Palabra rota | Apóstoles

Esa cosa misteriosa llamada fe

26/04/23.- Dios es una franquicia y como toda franquicia necesita vendedores. Hay, pues, unos intermediarios entre la empresa divina y sus potenciales clientes, o sea, todos nosotros. Sobre ese principio básico se han construido todas las iglesias, confesiones, creencias, sectas, aquelarres y demás formas de organización y ceremonias usadas para vendernos la salvación. Mientras tienen los pies clavados con firmeza en la tierra y en sus tentaciones, esos agentes de venta no cesan de señalar al cielo para que sus compradores vean, o al menos imaginen, el producto que ofrecen.

LA CONSIGNA: Retoma el texto sobre la fe vendida como franquicia y sigue escribiéndolo desde su última frase.

DATOS APORTADOS:
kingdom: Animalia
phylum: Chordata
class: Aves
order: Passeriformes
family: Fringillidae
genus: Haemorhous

...

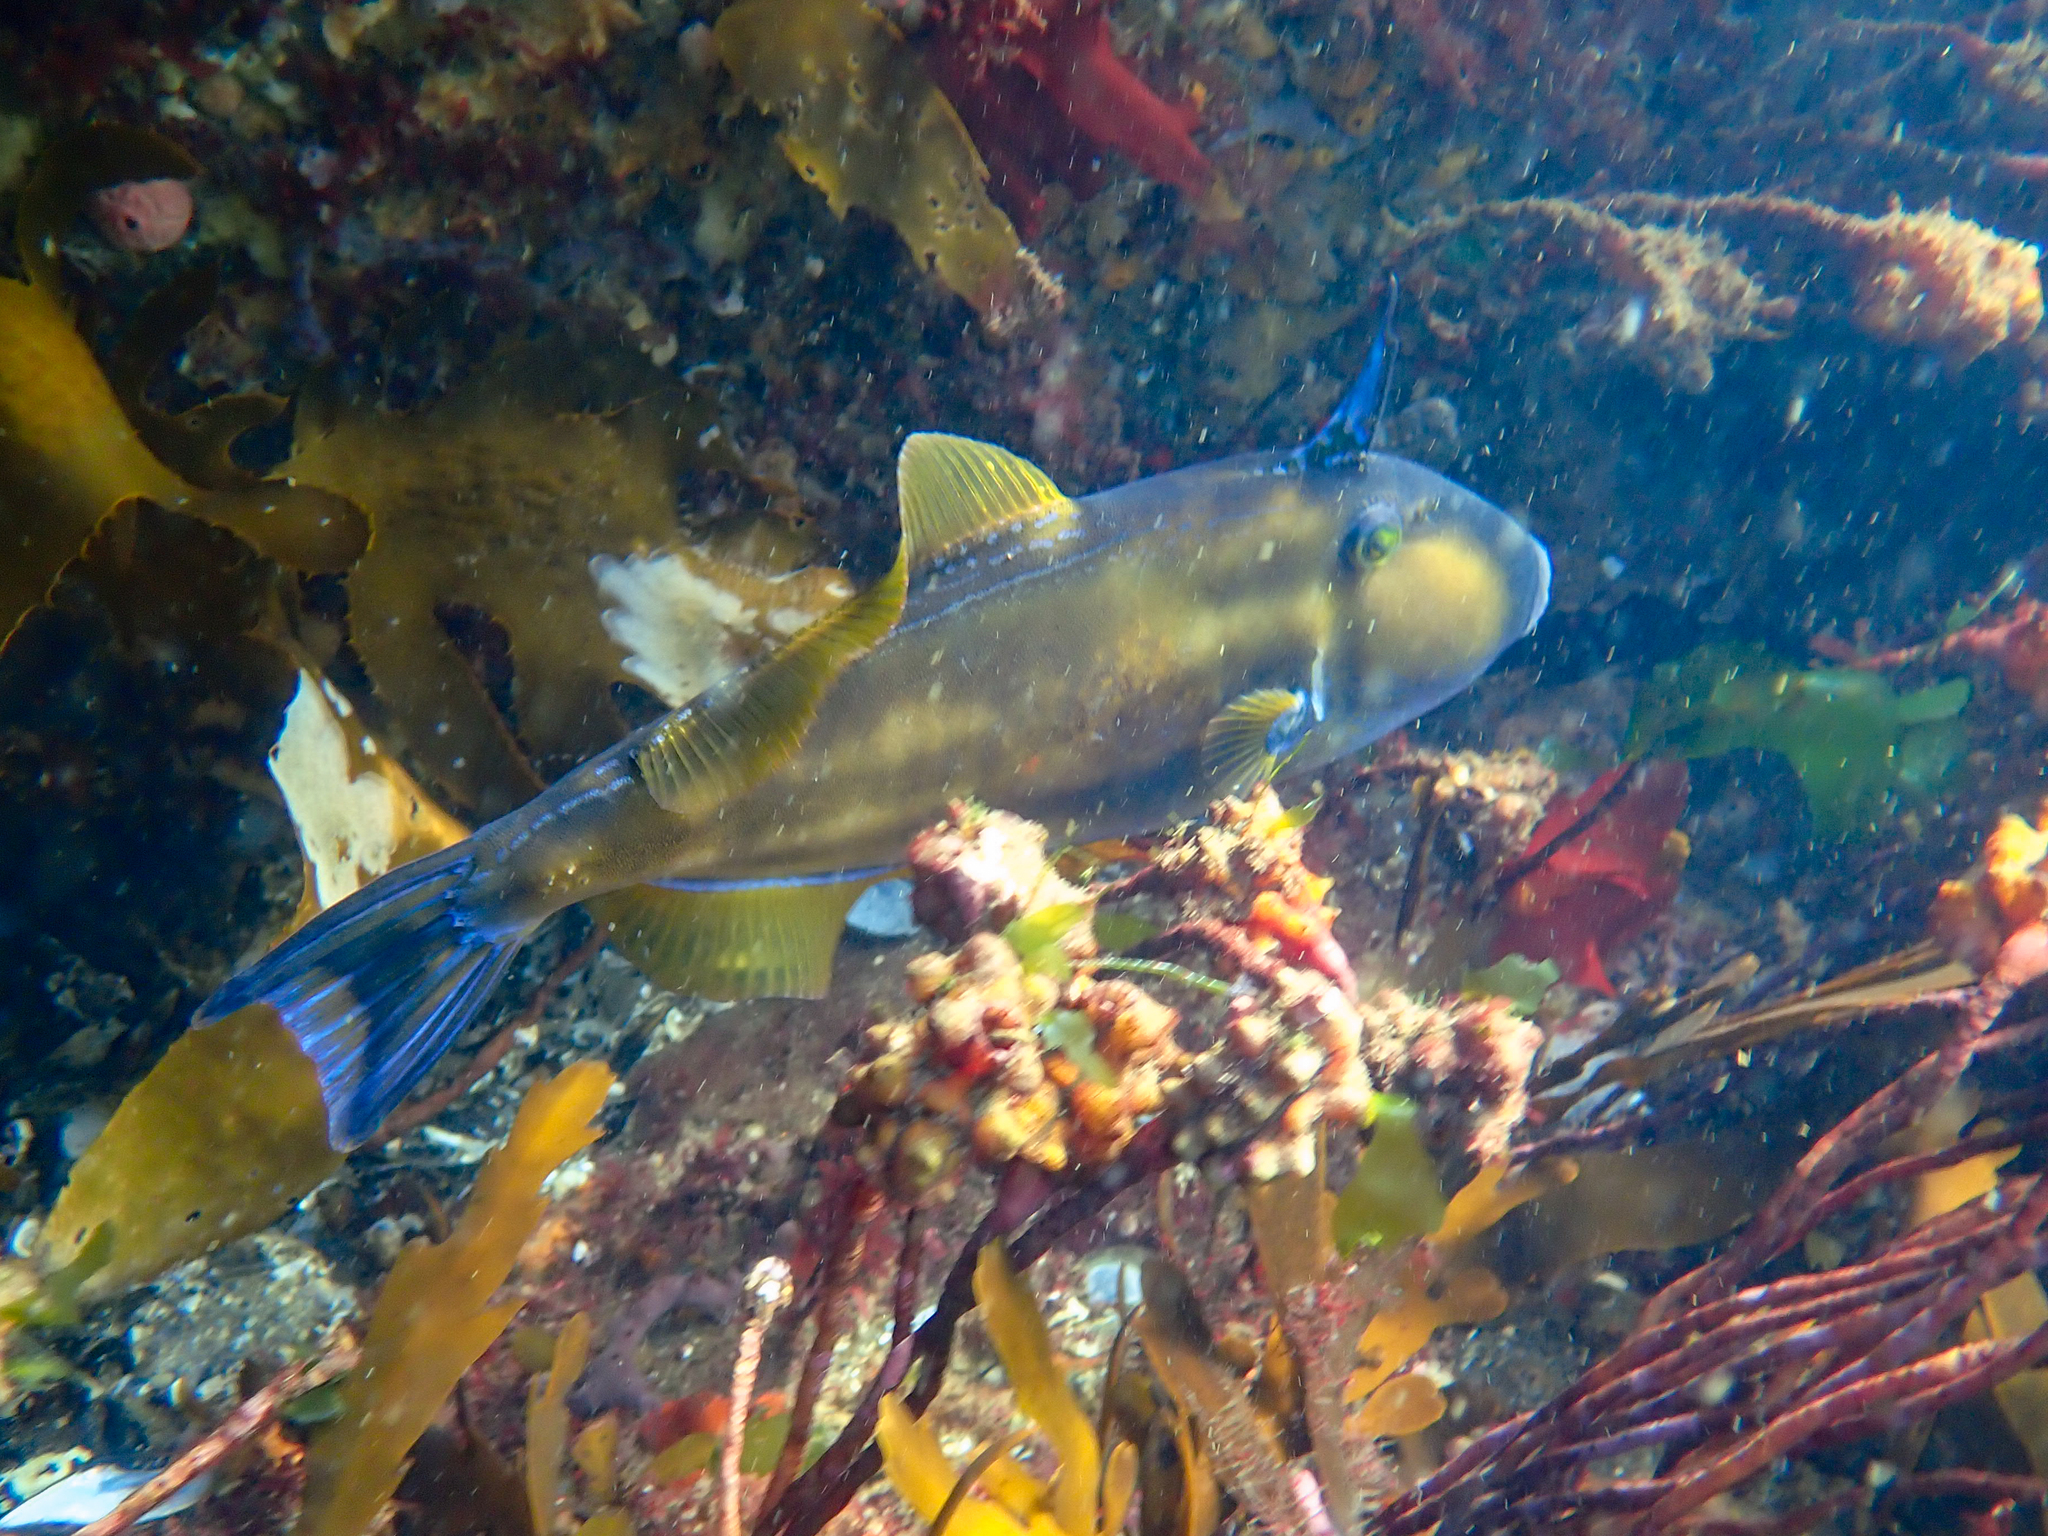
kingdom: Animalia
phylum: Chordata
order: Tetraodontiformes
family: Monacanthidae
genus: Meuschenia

TU RESPUESTA:
En el caso del cristianismo, ese producto, en palabras del extraordinario comediante George Carlin, es un señor invisible que vive en las nubes y que pasa el día espiándonos para asegurarse de que cumplamos con una lista de cosas que no le gusta que hagamos. Pero no es la única oferta. Para los vikingos, pongamos por caso, el paraíso era una fiesta interminable en una discoteca llamada Valhalla, atendida por unas despampanantes valkirias, a quienes nunca se les agotaban las fuentes de aguamiel. El hinduismo ofrece la reencarnación indefinida, aunque sea para convertirnos en animalitos; y los musulmanes apuestan por un paraíso en el que cada hombre dispondrá para él solito de setenta y dos vírgenes por el resto de la eternidad.

Apóstol en griego significa enviado. Cada religión tiene, pues, su equipo de enviados, quienes afirman, con toda humildad, que su único mérito es ser los elegidos de Dios para llevar su mensaje al resto de los mortales. Y nosotros les creemos y hasta les compramos la mercancía.

Se entiende, claro está, que cada uno de esos enviados tiene su propio estilo para la venta. Al dalái lama, por ejemplo, le parece de lo más convincente que lo vean besando a un niñito en la boca o tocando, con el mismo gesto piadoso, las piernas de Lady Gaga.

A un pastor de Kenia se le ocurrió en estos días que el único camino de su feligresía para llegar a la presencia de Jesús pasaba por dejarse morir de hambre y de paso asesinar a sus hijos.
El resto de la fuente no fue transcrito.